MAIS DE MIL OUVIRAM ENSINAMENTOS
Foi num palco improvisado e que recriava o ambiente de um templo budista, no Auditório da Faculdade de Medicina Dentária de Lisboa, que o Dalai Lama deu ontem início ao primeiro de três dias de ensinamentos em Portugal, perante uma plateia de mil a 1500 pessoas.
Sentado numa espécie de trono espiritual, as intervenções do Dalai Lama eram por vezes traduzidas em português (para os que não tinham acesso à tradução simultânea). Na assistência, eram muitos os que estavam sentados em almofadas, em posição de meditação, e frequentes as pessoas que andavam descalças, incluindo a recepcionista à entrada do edifício. Os cerca de milhar e meio de assistentes dividiam--se entre budistas praticantes e simples curiosos.

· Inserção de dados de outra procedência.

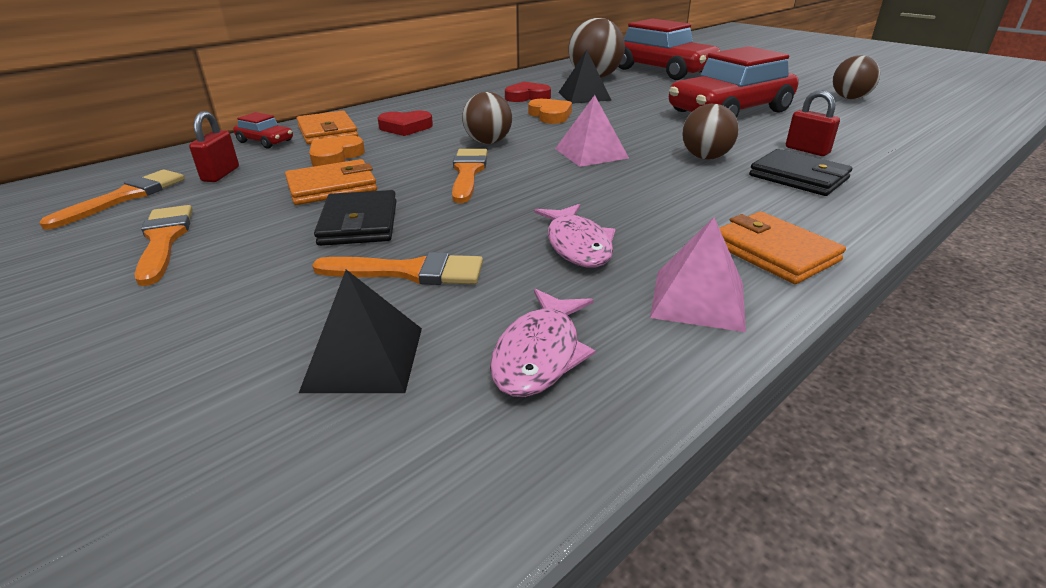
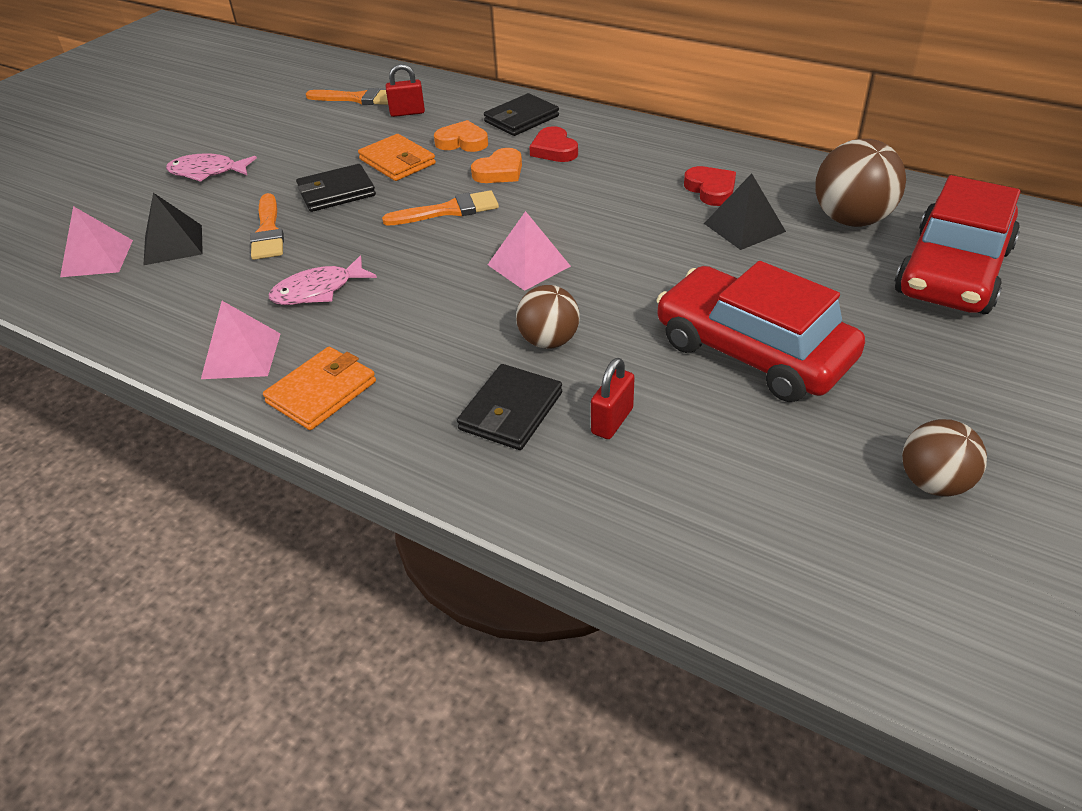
camera: 75 degrees right, 10 degrees up
(164, 240) = (298, 137): orange brush -> none
(265, 141) = (484, 102): red car -> none
(325, 460) = (97, 258): none -> pink pyramid
(327, 132) = (521, 119): orange wallet -> black wallet
(488, 142) = (533, 202): brown ball -> none
(540, 354) = (176, 300): pink fish -> pink fish (207, 172)
(550, 115) = (644, 219): orange heart -> orange heart (499, 171)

O XIV Dalai Lama lembrou a todos a dimensão espiritual do ser humano, para o qual “todos os seres vivos merecem compaixão” e explicou que a religiosidade passa pela “negação do egoísmo”, sem necessariamente renegar a existência de uma alma própria e independente.
Aos que admitem mudar de fé religiosa, o Nobel da Paz de 1989 aconselhou muito estudo e ponderação antes de o fazerem.